Investors leaving safe havens
We had further evidence of investors’ growing confidence overnight when Japanese data showed a sizable drop in foreign investor ownership of Japanese government Bonds (JGBs). JGBs are a bellwether for investor confidence because they are used as a safe haven in times of strife, in the same way that US Treasuries are used. Neither yields any worthwhile return but you’ll get your money back. Reducing ownership by overseas investors is clear evidence that those investors are gaining the confidence to seek higher yields elsewhere.
106% rise in Chinese profits
And whatever happened in Wuhan; whether it was a bat in a market place or a test tube in a lab that leaked Covid-19, it may have crippled the global economy but China had just announced a 106% rise in industrial profits on the year. So it didn’t damage China too much did it. That’s one for the conspiracy theorists.
The other overnight news was a huge rise in capital expenditure in Australia. That was an across-the-board rise, so I expected the Australian Dollar to be stronger this morning. However, it has only gained half a cent against the Pound (AUD 1.8210 as I write).

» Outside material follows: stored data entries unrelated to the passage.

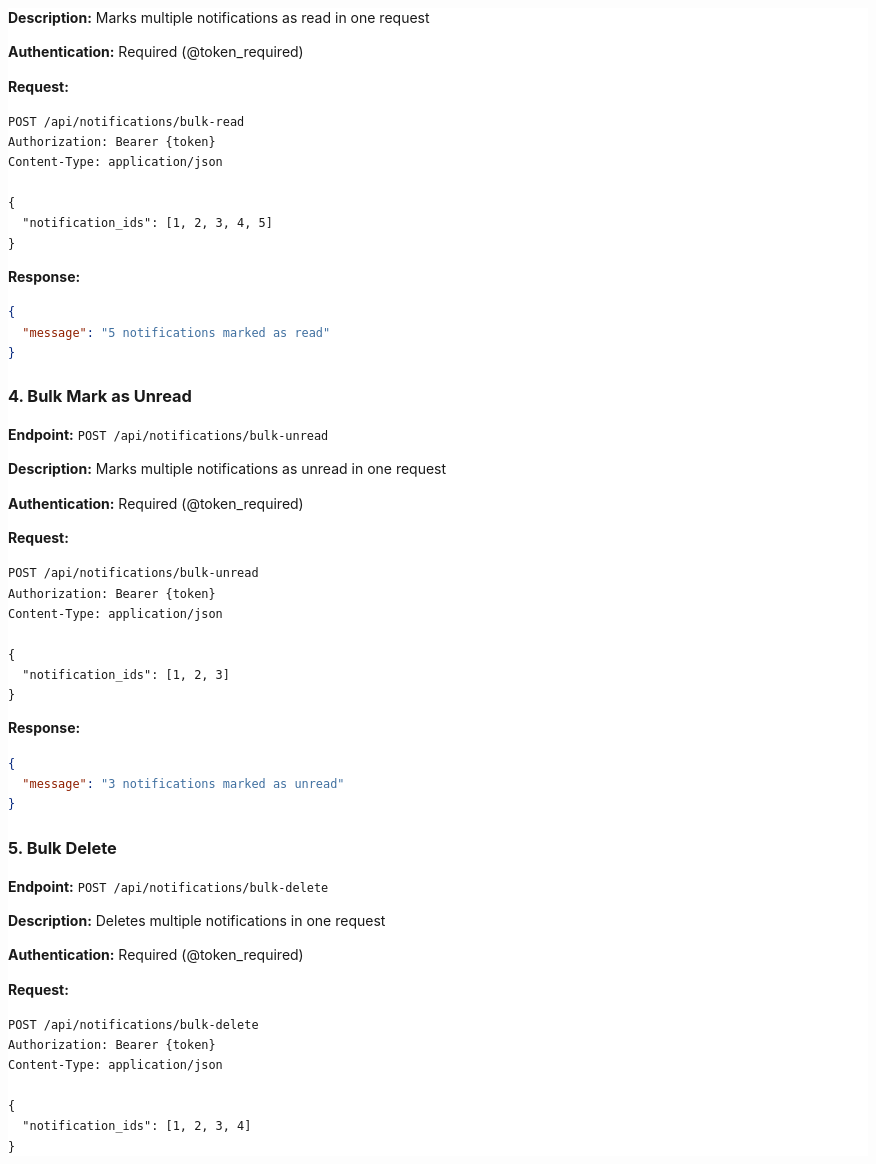 **Description:** Marks multiple notifications as read in one request

**Authentication:** Required (@token_required)

**Request:**
```http
POST /api/notifications/bulk-read
Authorization: Bearer {token}
Content-Type: application/json

{
  "notification_ids": [1, 2, 3, 4, 5]
}
```

**Response:**
```json
{
  "message": "5 notifications marked as read"
}
```

### 4. Bulk Mark as Unread

**Endpoint:** `POST /api/notifications/bulk-unread`

**Description:** Marks multiple notifications as unread in one request

**Authentication:** Required (@token_required)

**Request:**
```http
POST /api/notifications/bulk-unread
Authorization: Bearer {token}
Content-Type: application/json

{
  "notification_ids": [1, 2, 3]
}
```

**Response:**
```json
{
  "message": "3 notifications marked as unread"
}
```

### 5. Bulk Delete

**Endpoint:** `POST /api/notifications/bulk-delete`

**Description:** Deletes multiple notifications in one request

**Authentication:** Required (@token_required)

**Request:**
```http
POST /api/notifications/bulk-delete
Authorization: Bearer {token}
Content-Type: application/json

{
  "notification_ids": [1, 2, 3, 4]
}
```
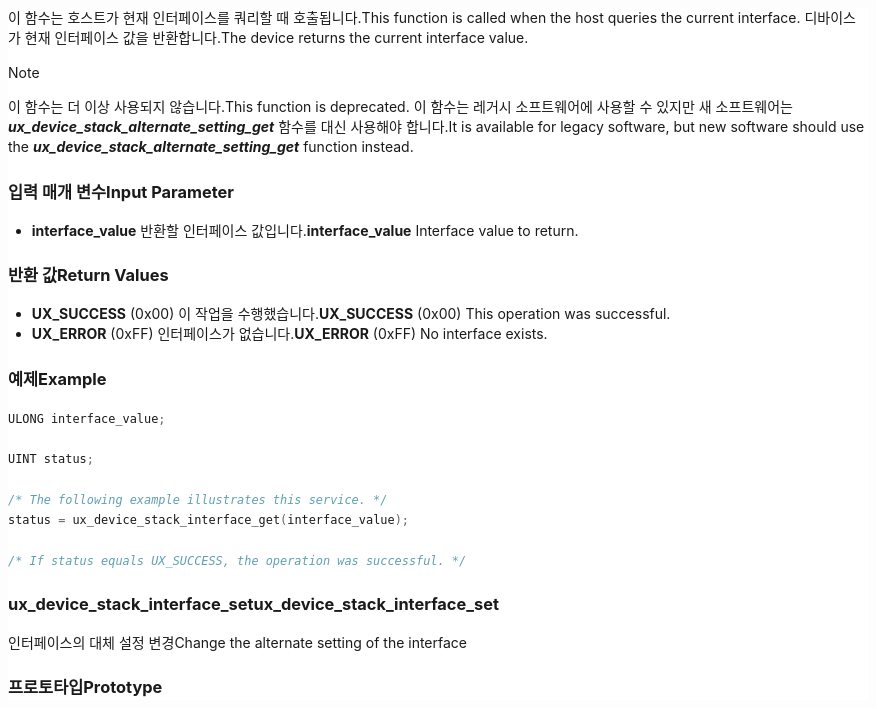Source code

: <span data-ttu-id="eb449-290">이 함수는 호스트가 현재 인터페이스를 쿼리할 때 호출됩니다.</span><span class="sxs-lookup"><span data-stu-id="eb449-290">This function is called when the host queries the current interface.</span></span> <span data-ttu-id="eb449-291">디바이스가 현재 인터페이스 값을 반환합니다.</span><span class="sxs-lookup"><span data-stu-id="eb449-291">The device returns the current interface value.</span></span>

> [!NOTE]
> <span data-ttu-id="eb449-292">이 함수는 더 이상 사용되지 않습니다.</span><span class="sxs-lookup"><span data-stu-id="eb449-292">This function is deprecated.</span></span> <span data-ttu-id="eb449-293">이 함수는 레거시 소프트웨어에 사용할 수 있지만 새 소프트웨어는 ***ux_device_stack_alternate_setting_get*** 함수를 대신 사용해야 합니다.</span><span class="sxs-lookup"><span data-stu-id="eb449-293">It is available for legacy software, but new software should use the ***ux_device_stack_alternate_setting_get*** function instead.</span></span>

### <a name="input-parameter"></a><span data-ttu-id="eb449-294">입력 매개 변수</span><span class="sxs-lookup"><span data-stu-id="eb449-294">Input Parameter</span></span>

- <span data-ttu-id="eb449-295">**interface_value** 반환할 인터페이스 값입니다.</span><span class="sxs-lookup"><span data-stu-id="eb449-295">**interface_value** Interface value to return.</span></span>

### <a name="return-values"></a><span data-ttu-id="eb449-296">반환 값</span><span class="sxs-lookup"><span data-stu-id="eb449-296">Return Values</span></span>

- <span data-ttu-id="eb449-297">**UX_SUCCESS** (0x00) 이 작업을 수행했습니다.</span><span class="sxs-lookup"><span data-stu-id="eb449-297">**UX_SUCCESS** (0x00) This operation was successful.</span></span>
- <span data-ttu-id="eb449-298">**UX_ERROR** (0xFF) 인터페이스가 없습니다.</span><span class="sxs-lookup"><span data-stu-id="eb449-298">**UX_ERROR** (0xFF) No interface exists.</span></span>

### <a name="example"></a><span data-ttu-id="eb449-299">예제</span><span class="sxs-lookup"><span data-stu-id="eb449-299">Example</span></span>

```c
ULONG interface_value;

UINT status;

/* The following example illustrates this service. */
status = ux_device_stack_interface_get(interface_value);

/* If status equals UX_SUCCESS, the operation was successful. */
```

### <a name="ux_device_stack_interface_set"></a><span data-ttu-id="eb449-300">ux_device_stack_interface_set</span><span class="sxs-lookup"><span data-stu-id="eb449-300">ux_device_stack_interface_set</span></span>

<span data-ttu-id="eb449-301">인터페이스의 대체 설정 변경</span><span class="sxs-lookup"><span data-stu-id="eb449-301">Change the alternate setting of the interface</span></span>

### <a name="prototype"></a><span data-ttu-id="eb449-302">프로토타입</span><span class="sxs-lookup"><span data-stu-id="eb449-302">Prototype</span></span>
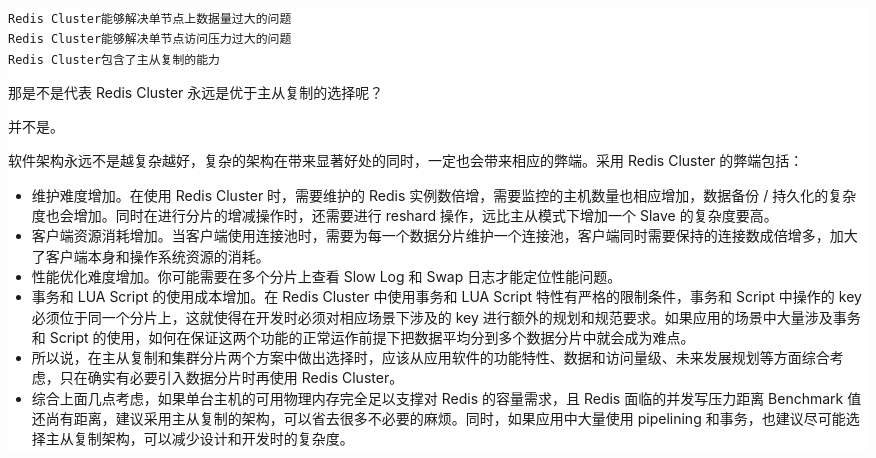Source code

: </ul>


```sh
Redis Cluster能够解决单节点上数据量过大的问题
Redis Cluster能够解决单节点访问压力过大的问题
Redis Cluster包含了主从复制的能力
```

那是不是代表 Redis Cluster 永远是优于主从复制的选择呢？

并不是。

软件架构永远不是越复杂越好，复杂的架构在带来显著好处的同时，一定也会带来相应的弊端。采用 Redis Cluster 的弊端包括：


<ul>
<li>维护难度增加。在使用 Redis Cluster 时，需要维护的 Redis 实例数倍增，需要监控的主机数量也相应增加，数据备份 / 持久化的复杂度也会增加。同时在进行分片的增减操作时，还需要进行 reshard 操作，远比主从模式下增加一个 Slave 的复杂度要高。</li>

<li>客户端资源消耗增加。当客户端使用连接池时，需要为每一个数据分片维护一个连接池，客户端同时需要保持的连接数成倍增多，加大了客户端本身和操作系统资源的消耗。</li>

<li>性能优化难度增加。你可能需要在多个分片上查看 Slow Log 和 Swap 日志才能定位性能问题。</li>

<li>事务和 LUA Script 的使用成本增加。在 Redis Cluster 中使用事务和 LUA Script 特性有严格的限制条件，事务和 Script 中操作的 key 必须位于同一个分片上，这就使得在开发时必须对相应场景下涉及的 key 进行额外的规划和规范要求。如果应用的场景中大量涉及事务和 Script 的使用，如何在保证这两个功能的正常运作前提下把数据平均分到多个数据分片中就会成为难点。</li>

<li>所以说，在主从复制和集群分片两个方案中做出选择时，应该从应用软件的功能特性、数据和访问量级、未来发展规划等方面综合考虑，只在确实有必要引入数据分片时再使用 Redis Cluster。</li>

<li>综合上面几点考虑，如果单台主机的可用物理内存完全足以支撑对 Redis 的容量需求，且 Redis 面临的并发写压力距离 Benchmark 值还尚有距离，建议采用主从复制的架构，可以省去很多不必要的麻烦。同时，如果应用中大量使用 pipelining 和事务，也建议尽可能选择主从复制架构，可以减少设计和开发时的复杂度。</li>

</ul>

US GDP awaited for USD direction
Today’s big news comes wrapped in a stars and stripes banner. The US economic growth data (GDP) should show upwards of 6.5% growth; further evidence of a recovery of sorts in the US. That will be followed by the weekly jobless claims data, which is expected to show another reduction in the number of fresh welfare claims.
Having spiked above $1.42 at the end of last week, the GBPUSD rate has dropped about a cent and a quarter since then. The EURUSD rate is only 70 basis points lower, reflection more profit taking against the Pound. Some of this recovery in the value of the USD relates to talk of the Federal Reserve starting to consider a reduction in quantitative easing and a lot of speculation about the timing of the first post-covid interest rate hike. Not this year, I suspect.
It is worth noting that, following a 6 cent drop, the GBPNZD rate is more stable right now. It has settled around 1.9350, now that traders have had their fill. That makes Sterling look very affordable to NZD sellers. This pair may still trickle down to 1.92, where it found a bottom in April though.
And I have a new saying for you; less sexist than the original. Hell hath no fury like a Cummings scorned. It isn’t everyone who gets a world stage to vent their spleen is it.